====== Verilen metin ======
Habibi Nacar YILMAZ
Atila Doğan'ın 'Bir Müslüman Evrim ve Sosyal Darwinizm'e Nasıl Bakmalı?' kitabı üzerine-3
Atilla Hocamızın bu kitabı çok derin tahliller ve geniş tarama sonucu hazırlamış, demiştik. Kitabın ibretlik alıntılarla dolu olduğunu söyleyebilirim. Yönünü Batıya doğru çeviren, hâliyle dinin referans olmaktan çıkmasını isteyenlerden Abdullah Cevdet, misafirperverlik için söylediği "Misafirperverlik, hiç şüphesiz bedeviyet (göçebe) devrenin zorunlu faziletlerindendi.....Avrupa bedeviyetten uzaklaştığı için, o bedevi fazileti çoktan unuttu."
Hayat mücadelesinde üstün gelmek için, her yolu mübah gören bu anlayış, misafirlik gibi munis bir paylaşımı dahi normal görebilir mi? Bu tipler, evrim düşüncesi üzerine ve biraz da Hıristiyanlığın putperestlik kokan anlayışına karşı geliştirilen tek varlık olarak tabiatı gören "monizm" dinini orta atmışlar. Yani varsa da yoksa da zerre (atom) demişler. Sonunda da değişen, bozulan, dağılan, hiçbir şuur ve canlılık özelliği de olmayan zerrenin uluhiyetine hükmetmişler. Yani atomun hareketi, zerrenin akışı, itmesi çekmesi, her şeyin yapıcısı, tanzimcisi kabul edilmiş.
Atom bir temel madde olarak, her zaman bir yolculuk halinde. Topraktan ya da havadan başlayan bu yolculuk, bitki ve hayvanlarda devam etmiş; devamında insanda, insanın her azasında üstadane ve mahirâne sürmektedir. Bir bakıma atom, her girdiği yerin çalışma şartları ve usullerine göre vaziyet almakta, bütün kâinatla irtibatlı ve kâinatın özeti konumundaki canlılarda hiç şaşırmadan, karıştırmadan, dikkatli bir şekilde adımını atmaktadır. Bu yolculuğunu şaşırmadan yapabilmesi için, bütün kâinatı tanıması, bilmesi, yanında yöresinde bulunan diğer atomlara hem mahkûm, hem de hâkim olması gerekmektedir. Yani bir Allah dememek için, bütün zerreler adedince ilâha mecbur olmak, nasıl bir ruh hâlidir? Anlamak ve anlatmak zor gerçekten.
Böyle bir aymazla uzun görüşmelerimiz olmuştu. Sonunda "Arkadaşım beni zorlama. Ben sizi tanıyorum. Allah dersem, orada bırakmıyorsunuz ki. Allah'ın bir peygamberi, peygamberin getirdiği, getirdiğinin de bir icabı var, deyip beni ibadete çekmek istiyorsunuz. O oyunlara gelmem." demişti. Buyur nereden bakarsan bak!
======
Görev 1. Kitap değerlendirmesine göre monizm anlayışında her şeyin yapıcısı ve tanzimcisi olarak ne kabul edilmiştir?
Görev 2. Kitap değerlendirmesindeki "Atom bir temel madde olarak" ile başlayan paragrafı, ana bilgileri koruyarak madde listesi biçiminde kısaltın.
Görev 3. Kitap değerlendirmesini son cümlesinden sonra aynı üslupla sürdürün.
Satırlar başka bir kaynaktan alınmıştır.
====== Satırlar ======
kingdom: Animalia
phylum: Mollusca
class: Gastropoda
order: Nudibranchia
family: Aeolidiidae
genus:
======
Çıktı 1. Atomun hareketi, yani zerrenin akışı, itmesi ve çekmesi.

Çıktı 2.
- Atom, temel bir madde olarak sürekli yolculuk hâlindedir.
- Bu yolculuk topraktan ya da havadan başlar, bitki ve hayvanlarda devam eder, insanda ve insanın her azasında sürer.
- Atom, girdiği her yerin çalışma şartlarına ve usullerine göre vaziyet alır; canlılarda şaşırmadan ve karıştırmadan adım atar.
- Bunu yapabilmesi için bütün kâinatı tanıması, bilmesi, çevresindeki atomlara hem mahkûm hem hâkim olması gerekir.
- Yazara göre bir Allah dememek için zerreler adedince ilaha mecbur olmak, anlaşılması ve anlatılması zor bir ruh hâlidir.

Çıktı 3.
Hani inkârcılar için cehennemi şefkatlerine sığıştıramayan hadsiz paylaşımlar görüyoruz ya. Ya arkadaş, adam cennete inanmıyor, "Bir kelp gibi yaşayıp öleceğim, böceklere yem olacağım." diyor. Cenneti vaad edeni tanımıyor. Hatta olsa da cehennemi tercih ederim, diyor. Böyle bir insan için, inanmadığı cennet naraları atmak, neyin nesi? Adamın iyilikleri varmış, olabilir. Onun da mükâfatını zaten ilgi, alaka, şan şöhret, alkış olarak dünyada görüyor. Onun istediği de buydu zaten. Bunu da görmemişse de yine adl-i İlahice inancına layık şekilde görecek. Hatta bunlar için, yokluğa göre varlar ülkesinden cehennem hapsi bile mükâfat sayılmaz mı?
Avrupa'da çıkan ve bir kurtarıcı gibi sarıldıkları, sosyal hayatta tatbik edip "sosyal darwinizm" dedikleri bu düşünceden etkilenen Abdullah Cevdet gibiler, onlardan ilhâmen hatta biraz daha ileri gidip "Din avamın (halkın) ilmidir, ilim havassın (bilim adamlarının) dinidir." cümlesini bile kurmuşlar. Bunların ilim diye anlatmak istedikleri ise, aslında üstad Said Nursi'nin mütemadiyen yani her cümlesiyle Allah'ı gösteren fizik, kimya, biyoloji gibi fen bilimleriydi. Demek bakış açısı, işin mahiyetini ne kadar değiştiriyor? Niyet bir nevi elması kömüre, kömürü elmasa çeviriyor.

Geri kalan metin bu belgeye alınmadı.